> Extrait du texte
# # # #

Maintenant, vous me demanderez : «Oui, mais c'est quoi, au juste, un travail pénible?». Et je vais vous donner la réponse, à l'aide d'un document interne au gouvernement français, à savoir une note de service rédigée par Michel de Virville, conseiller-maître à la Cour des comptes. Celle-ci décrit en effet les 10 facteurs de pénibilité physiologique qui permettront d'engranger des points, année après année. Les voici détaillés :
1. Déplacer des charges lourdes. Cela concerne les salariés qui doivent lever ou porter des charges de 15 kg ou plus, ou qui doivent pousser ou tirer des poids de 250 kg. Et ce, pendant au moins 600 heures par an. Sont également concernés ceux qui doivent manipuler plus de 7,5 tonnes d'objets par jour durant au minimum 120 jours par an.
2. Adopter une posture pénible. Cela survient lorsqu'on travaille accroupi, à genoux ou les bras au-dessus des épaules. Également lorsqu'on doit faire des torsions du torse de plus de 30 degrés ou des fléchissements du torse de plus de 45 degrés. Et ce, durant au moins 900 heures par an.
3. Subir des vibrations mécaniques. Cela correspond à l'utilisation, par exemple, de marteaux-piqueurs ou d'autres engins de chantier. Ces outils doivent entraîner des mouvements des mains d'au moins 2,5 m/s2 ou des bras de 0,5 m/s2, pour une durée d'au moins 450 heures par an.
4. Être exposé à des agents chimiques dangereux. Il s'agit là d'exposition à des produits reconnus comme dangereux, d'après une liste établie par le ministère de la Santé. S'y ajoutent la poussière et la fumée.
5. Œuvrer en milieu hyperbare. Cela se produit lorsqu'on travaille en milieu sous-marin. Il faut qu'il y ait au moins 60 interventions ou travaux par an à plus de 1 200 hectopascals.
6. Travailler à des températures extrêmes. Soit lorsqu'on travaille dans les températures inférieures à 5 degrés Celsius ou supérieures à 30 degrés Celsius. Et ce, durant au moins 900 heures par an.
7. Supporter du bruit. On parle de bruit dès lors qu'il s'agit de sons quotidiens d'au moins 80 décibels, ou, de manière ponctuelle (au moins 600 heures par an), d'au moins 135 décibels.

# # # #

> Données fournies
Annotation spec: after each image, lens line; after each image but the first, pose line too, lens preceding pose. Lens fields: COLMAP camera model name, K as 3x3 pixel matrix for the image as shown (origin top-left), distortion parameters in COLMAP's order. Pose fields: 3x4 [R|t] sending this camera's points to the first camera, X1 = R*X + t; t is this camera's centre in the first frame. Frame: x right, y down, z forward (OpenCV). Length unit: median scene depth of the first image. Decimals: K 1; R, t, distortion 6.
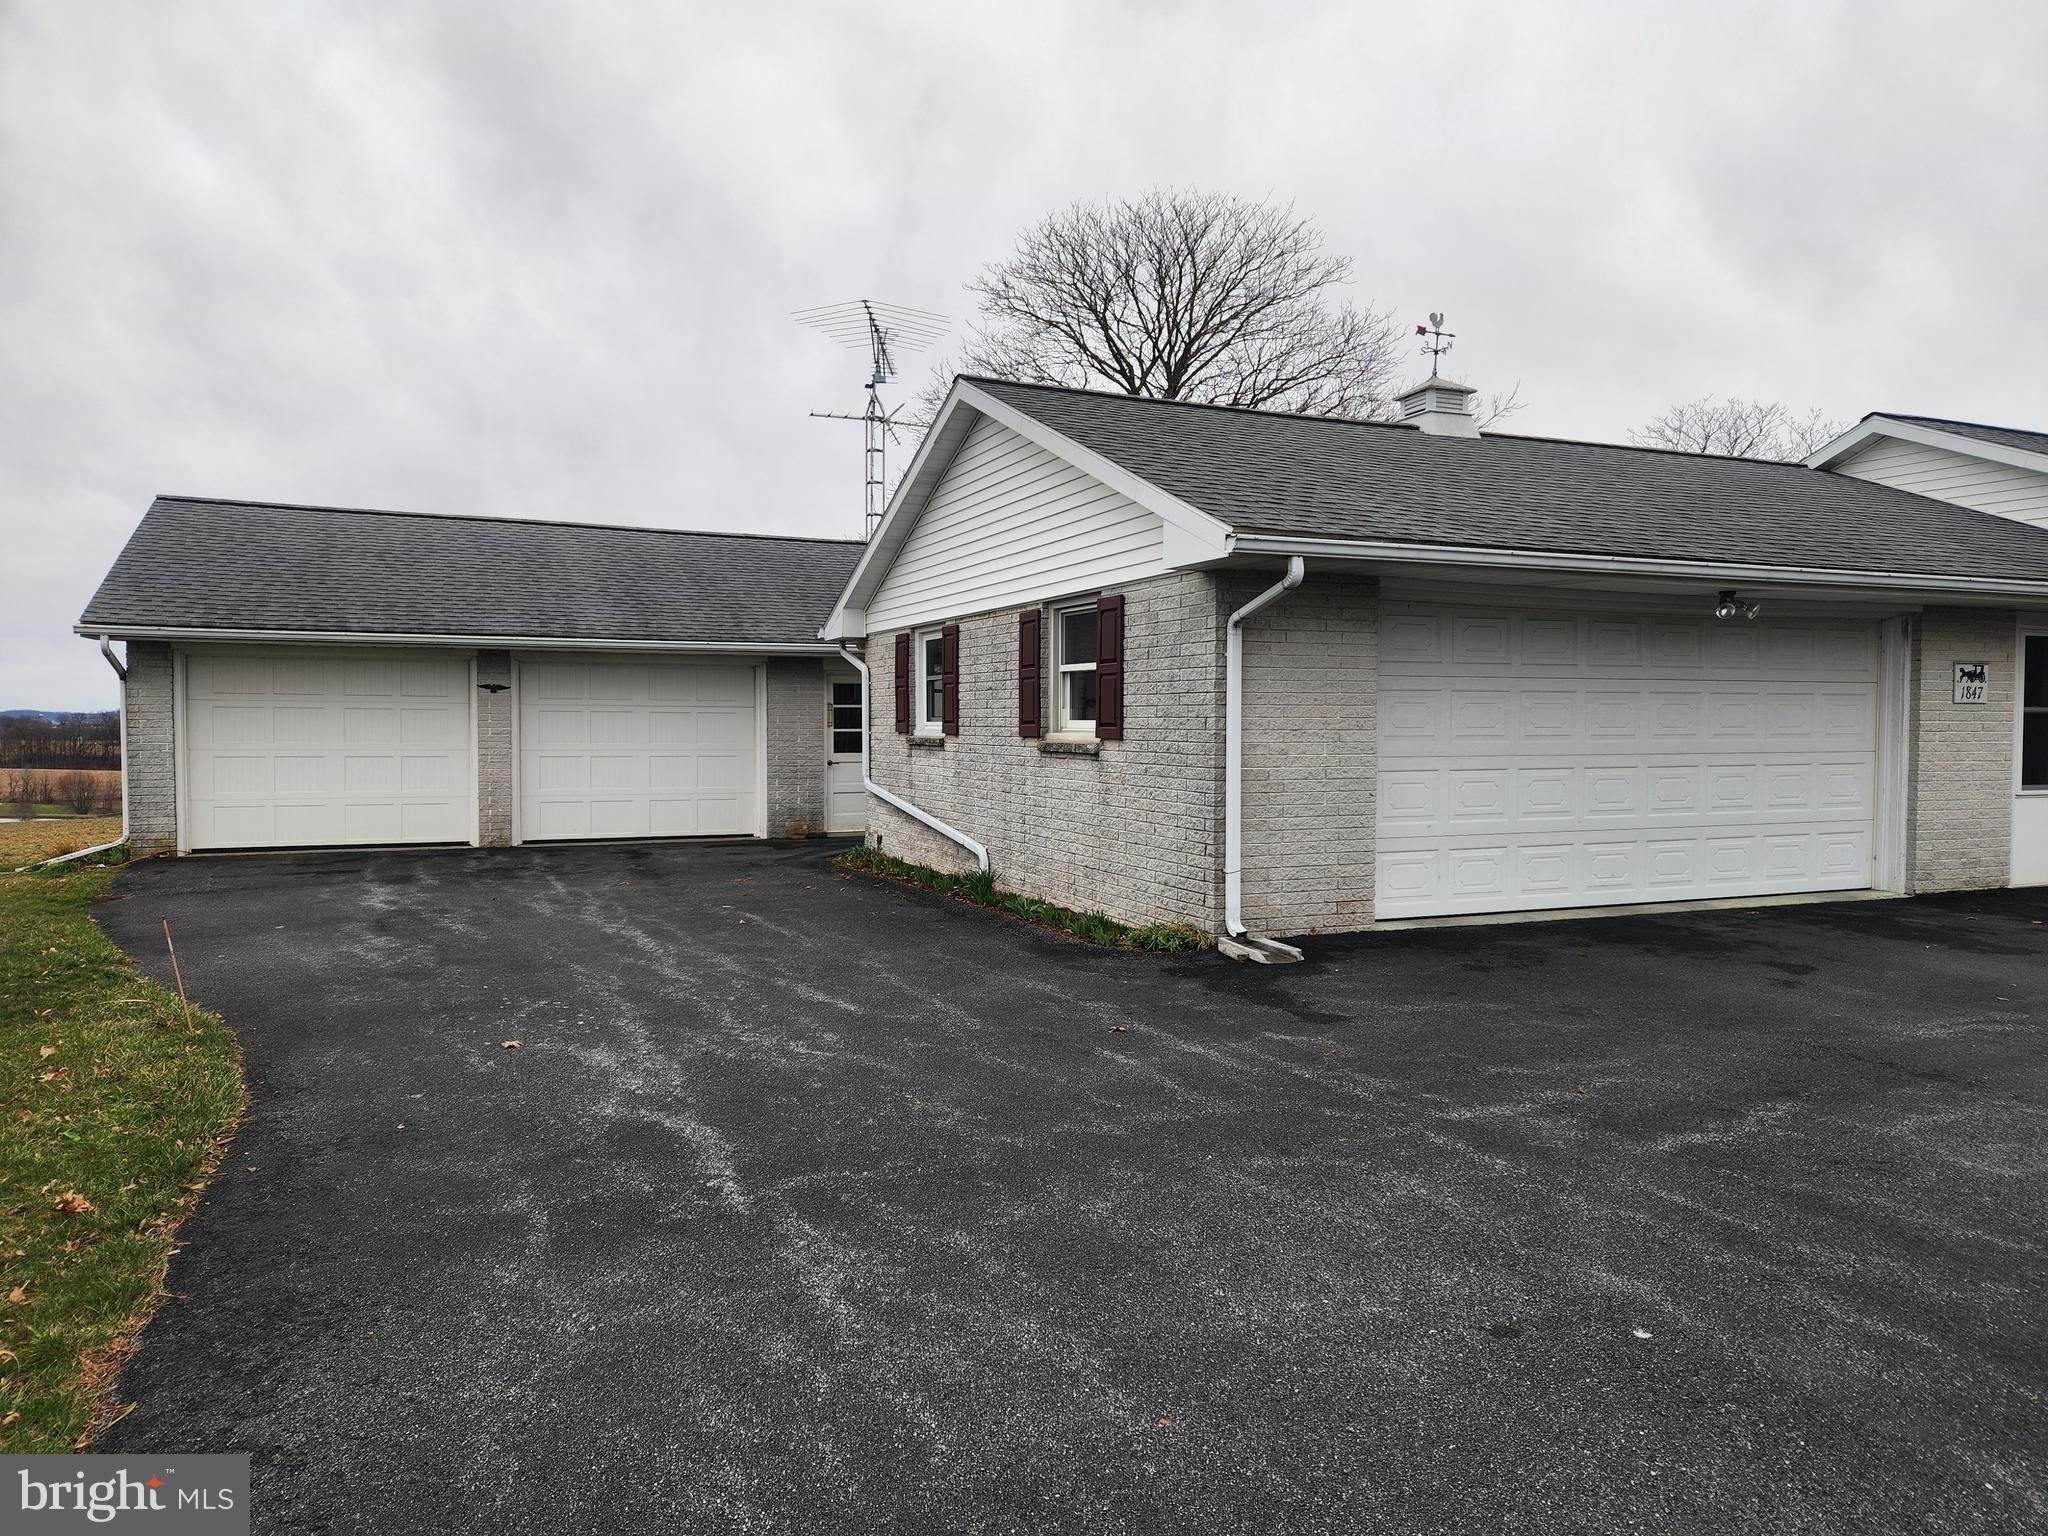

# # # #

> Travail à faire
a. Répondez aux questions suivantes d'après l'extrait sur la pénibilité au travail.
(i) Quelle fonction occupe Michel de Virville ?
(ii) Combien d'heures par an au minimum faut-il travailler à des températures extrêmes pour que ce facteur soit retenu ?
(iii) À partir de combien de décibels quotidiens parle-t-on de bruit ?
b. Reproduisez fidèlement le passage de l'extrait sur la pénibilité au travail qui commence à « 3. Subir des » et se termine à « Celsius. Et ce, durant au moins 900 heures par an. ».
c. Reprenez l'extrait sur la pénibilité au travail et poursuivez-le après sa dernière phrase.

> Réponses numérotées
a.
(i) Conseiller-maître à la Cour des comptes.
(ii) Au moins 900 heures par an.
(iii) Au moins 80 décibels.

b.
3. Subir des vibrations mécaniques. Cela correspond à l'utilisation, par exemple, de marteaux-piqueurs ou d'autres engins de chantier. Ces outils doivent entraîner des mouvements des mains d'au moins 2,5 m/s2 ou des bras de 0,5 m/s2, pour une durée d'au moins 450 heures par an.
4. Être exposé à des agents chimiques dangereux. Il s'agit là d'exposition à des produits reconnus comme dangereux, d'après une liste établie par le ministère de la Santé. S'y ajoutent la poussière et la fumée.
5. Œuvrer en milieu hyperbare. Cela se produit lorsqu'on travaille en milieu sous-marin. Il faut qu'il y ait au moins 60 interventions ou travaux par an à plus de 1 200 hectopascals.
6. Travailler à des températures extrêmes. Soit lorsqu'on travaille dans les températures inférieures à 5 degrés Celsius ou supérieures à 30 degrés Celsius. Et ce, durant au moins 900 heures par an.

c.
8. Travailler de nuit. Cela concerne ceux qui doivent travailler au moins une heure entre minuit et 5h du matin. Et ce, durant au moins 120 jours par an.
9. Travailler en équipes alternantes de manière atypique. Cela vise ceux qui ont des horaires de travail variables impliquant des périodes de nuit. Cette situation doit survenir au moins 50 jours par an.
10. Effectuer des tâches répétitives. Par tâches répétitives, on entend ici la répétition de mêmes gestes à une cadence imposée. Ces gestes-là doivent revenir au moins une fois par minute. Et ce, pendant au moins 900 heures par an.
Quelqu'un qui entre dans l'une de ces catégories obtiendra 4 points par an, et 8 points s'il entre dans plusieurs de celles-ci. On ne pourra pas, tout au long de sa vie professionnelle, accumuler plus de 100 points.
Les 20 premiers points obtenus devront nécessairement être convertis en formation, sachant que 2 points permettront d'obtenir 40 heures de formation. Par la suite, les autres points pourront être dédiés à l'obtention de temps partiel (10 points payent un trimestre à mi-temps), ou bien permettre de partir plus tôt à la retraite (10 points équivalent à un trimestre).
Voilà. Vous êtes maintenant en mesure d'établir si votre travail est vraiment pénible, ou pas. Du moins sur le plan physiologique. Sachez qu'en France 1 employé du privé sur 5 est susceptible de pouvoir obtenir un compte pénibilité.
En passant, le poète français Nicolas Boileau a dit dans ses Épîtres : «Le pénible fardeau de n'avoir rien à faire».